Ястреб халифа - Ксения Медведевич
Шрифт:
Интервал:
Закладка:
– Я же сказала – не ходите сюда, господин.
Голос Йемайи, говорившей на ашшари, звучал так же певуче. Сумеречница властно отодвинула ошалевшего Аммара, и тот неловко отполз к двери. Снизу вверх он смотрел на то, как серебрящаяся в ночном свете женщина делает шаг – а нерегиль рвется и шипит. Еще шаг – еще рывок. Йемайа скользнула Тарику за спину, припала на колени, схватила самийа за волосы и, откинув голову себе на плечо, ткнула золоченым ногтем куда-то под подбородок. По телу нерегиля прокатилась судорога, и он затих, медленно оползая на пол.
Осторожно уложив обмякшее существо на ковер, лекарка наконец посмотрела на Аммара. Тому хотелось провалиться сквозь пол от стыда.
– Я… я только…
В ответ сумеречница уткнула изогнутый блестящий коготок куда-то за спину юноши. Проследив взглядом направление, Аммар заметил на деревянной решетке белую квадратную бумажку. Прибитую длинной золотой шпилькой. С бумажки смотрел вытянутый, обрамленный ресницами глаз.

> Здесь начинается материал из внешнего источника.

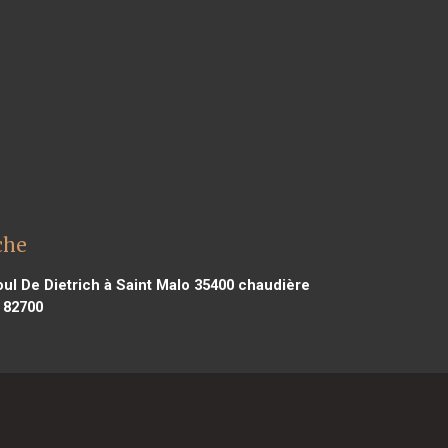
che
ul De Dietrich à Saint Malo 35400
chaudière
 82700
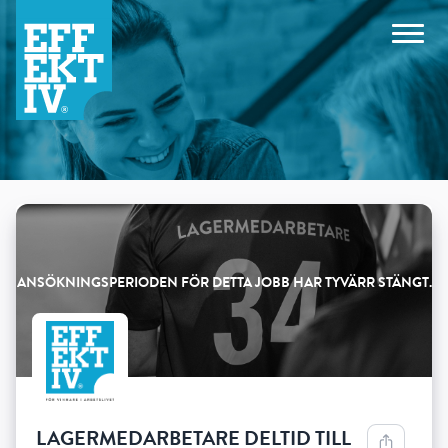
Products
LAGERMEDARBETARE DELTID TILL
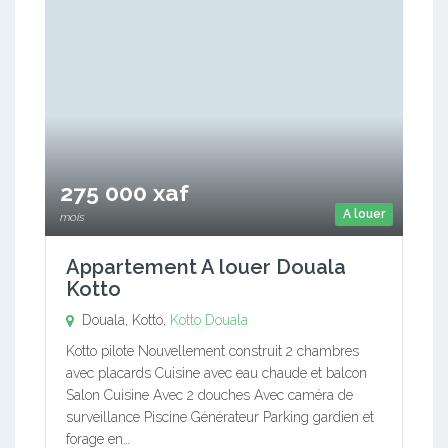
275 000 xaf
A louer
mois
Appartement A louer Douala
Kotto
Douala, Kotto,
Kotto
Douala
Kotto pilote Nouvellement construit 2 chambres
avec placards Cuisine avec eau chaude et balcon
Salon Cuisine Avec 2 douches Avec caméra de
surveillance Piscine Générateur Parking gardien et
forage en…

Ахнув и завертев головой, Аммар только теперь увидел, что такие бумажки висят в комнате повсюду – их белый неровный ряд опоясывал круглые стены башенного покоя.
– Этот глаз развернут вовнутрь, господин. Он защищает тех, кто стоит снаружи. Вы понимаете почему?
Аммар сглотнул и покивал.
– И еще. Вы должны запомнить сами и записать для потомков: халиф не должен приближаться к князю Полдореа, когда у того перерасход. Клятва – источник силы. Но также источник силы и тот, кто держит другую сторону Клятвы. Наследнику престола я бы тоже советовала в такие дни держаться от князя подальше. Вы все поняли, господин?
Аммар снова сглотнул и покивал.
– Ну а теперь идите и спокойно спите. Да?..
И юноша затряс головой, выражая совершеннейшую покорность.
Âечером следующего дня нерегиль пришел в себя. Аммара он узнал с трудом – долго всматривался в лицо, а потом нахмурился и улегся обратно на ковер, отвернувшись спиной и смотавшись в клубок. Йемайа вздохнула и помахала Аммару ручкой – поезжайте, мол, от вас все равно никакого толку.
Вышедший проводить Яхья сказал:
– Я приеду чуть позже, о мой халиф, и уже прямо в столицу. А ему лучше и вовсе в столице не показываться – во всяком случае, пока не окончатся свадебные торжества.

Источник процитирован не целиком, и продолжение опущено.